Text shown
Health Dept., Social Services, Sheriff all exploring ways to address illegal junkyard
One man’s trash has become a real bother for county officials as they contend with an illegal junkyard that has established itself on the periphery of Burlington’s Glen Raven neighborhood.
Over the past several months, a half dozen county departments and agencies have been drawn into the struggle with this unlicensed hoard, whose epicenter at 1940 Barbee Street lies just outside of Burlington’s municipal limits.
This colossal collection of clutter, which includes motor vehicles, discarded appliances, and busted shipping pallets, has all but swallowed the home of the lot’s elderly owner Grace R. Barbee. It has also elicited complaints from neighbors, who contacted the county’s planning department last fall to report the presence of abandoned vehicles and have since gotten in touch with other agencies about the debris.

Work request A
In the junkyard article, what is the street address of the hoard's epicenter?
Work request B
Rewrite the junkyard article's passage between "Health Dept., Social" and "Glen Raven neighborhood.", inclusive, with "junkyard" changed to "scrapyard".
Work request C
Condense the junkyard article's paragraph that begins "This colossal collection of clutter" and keep its main facts.

Data excerpt
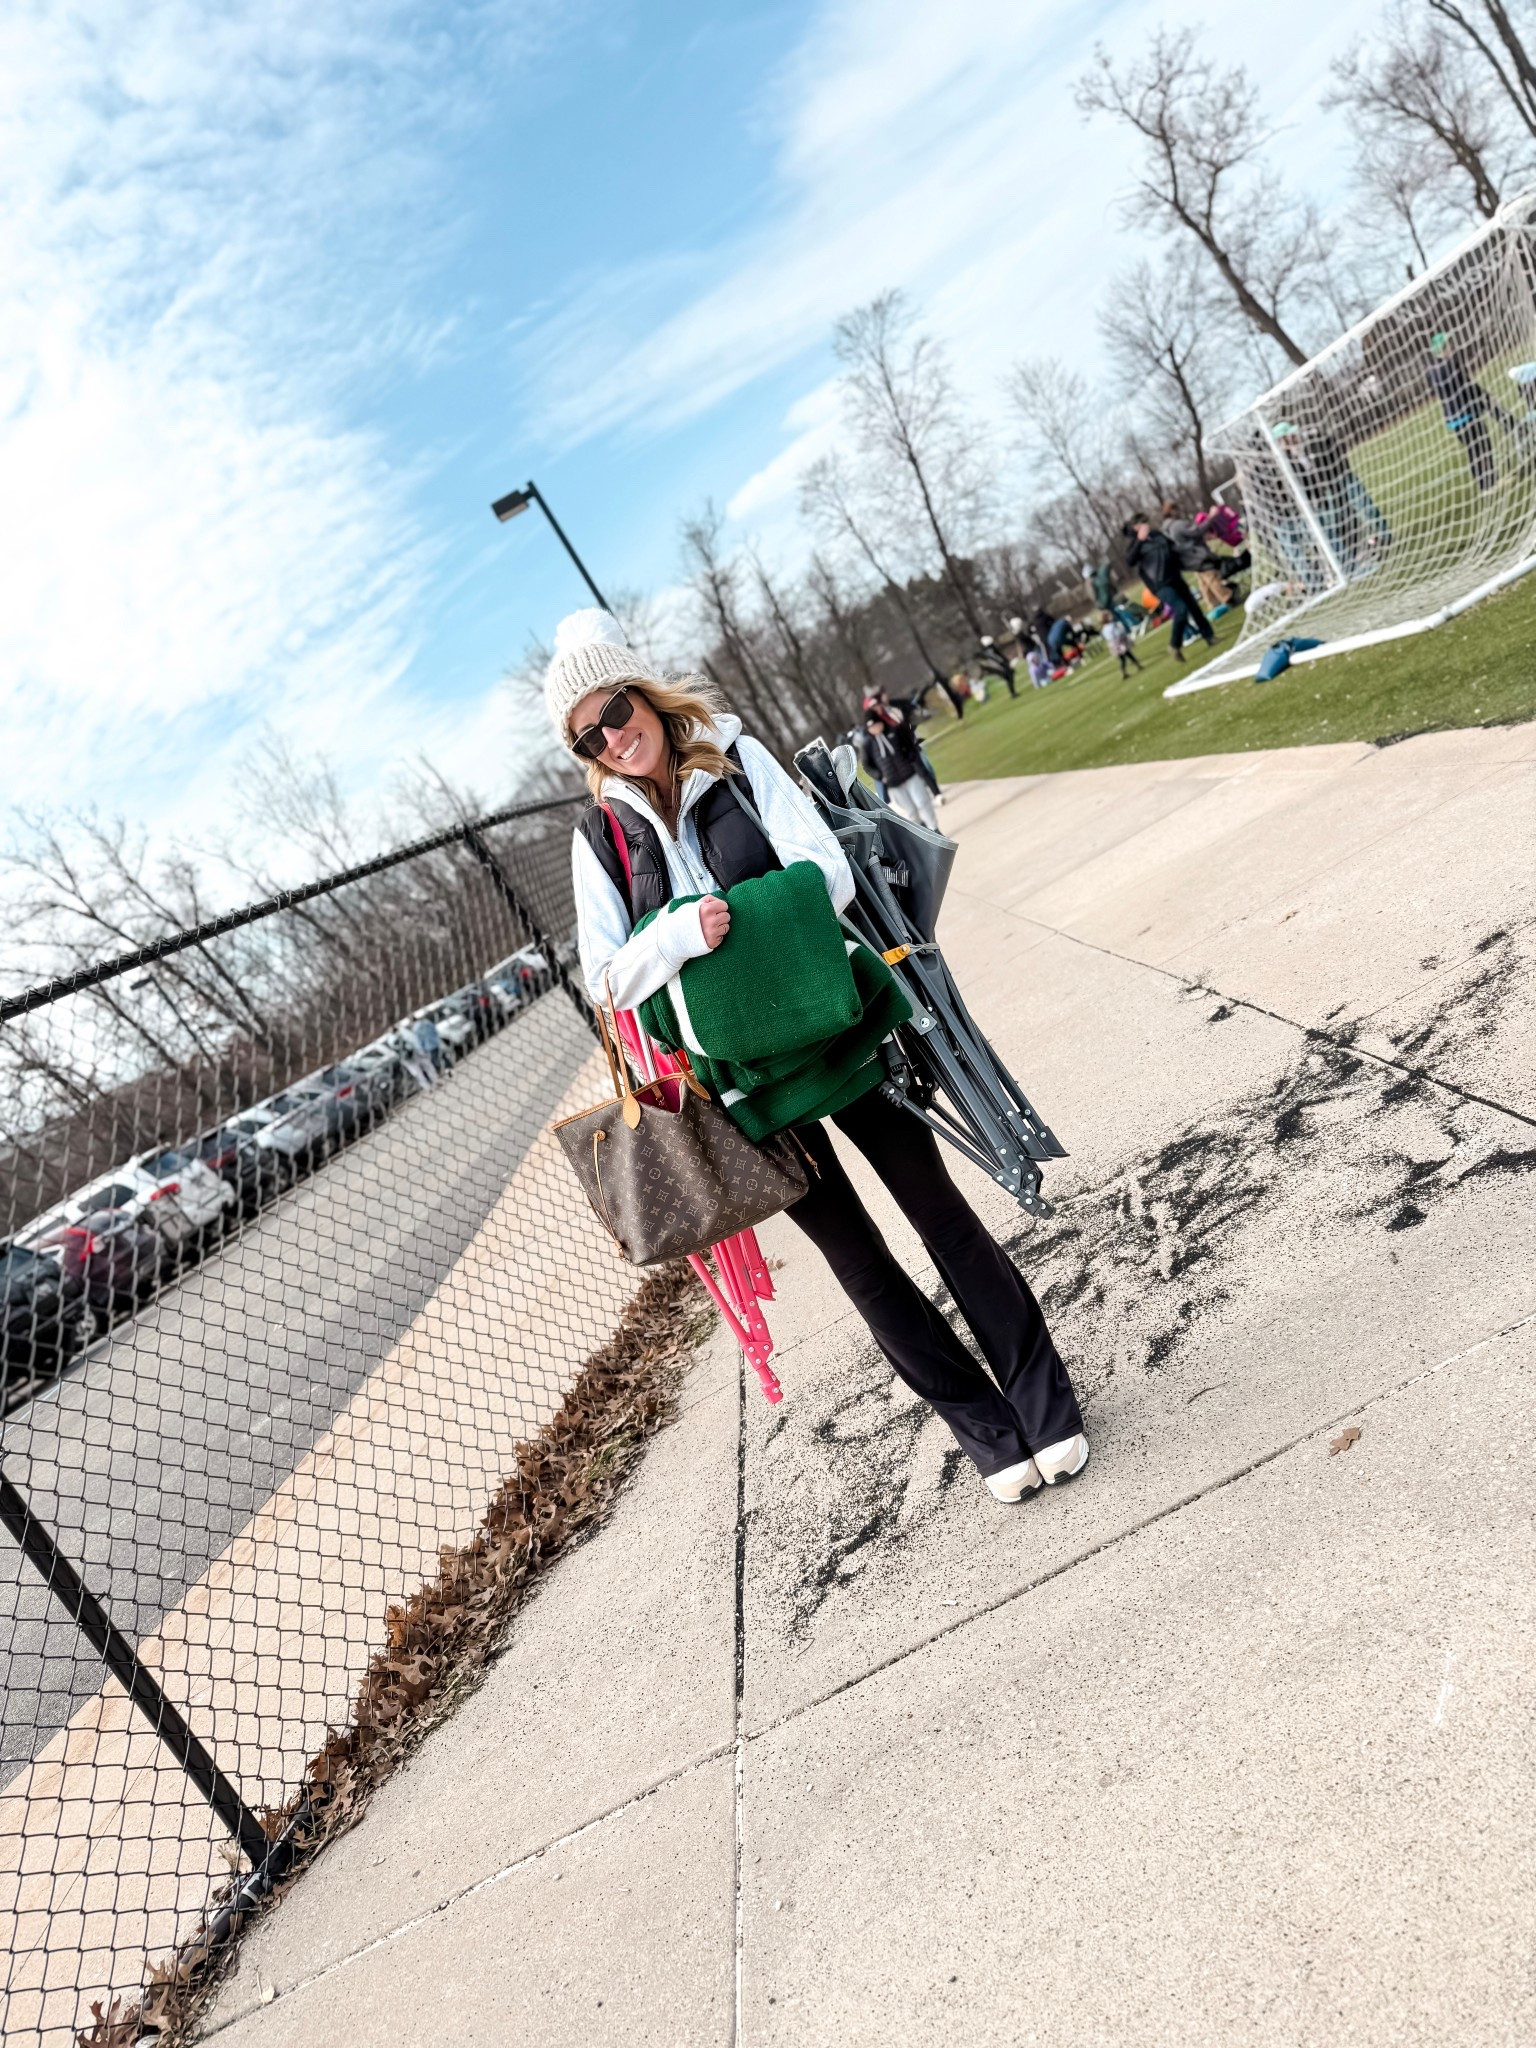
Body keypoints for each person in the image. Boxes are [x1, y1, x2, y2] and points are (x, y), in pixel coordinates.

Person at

Expected answer A
1940 Barbee Street

Expected answer B
Health Dept., Social Services, Sheriff all exploring ways to address illegal scrapyard
One man’s trash has become a real bother for county officials as they contend with an illegal scrapyard that has established itself on the periphery of Burlington’s Glen Raven neighborhood.

Expected answer C
The clutter of motor vehicles, discarded appliances, and busted shipping pallets has nearly swallowed the home of the lot's elderly owner, Grace R. Barbee. Neighbors reported abandoned vehicles to the county planning department last fall. Since then, they have contacted other agencies about the debris.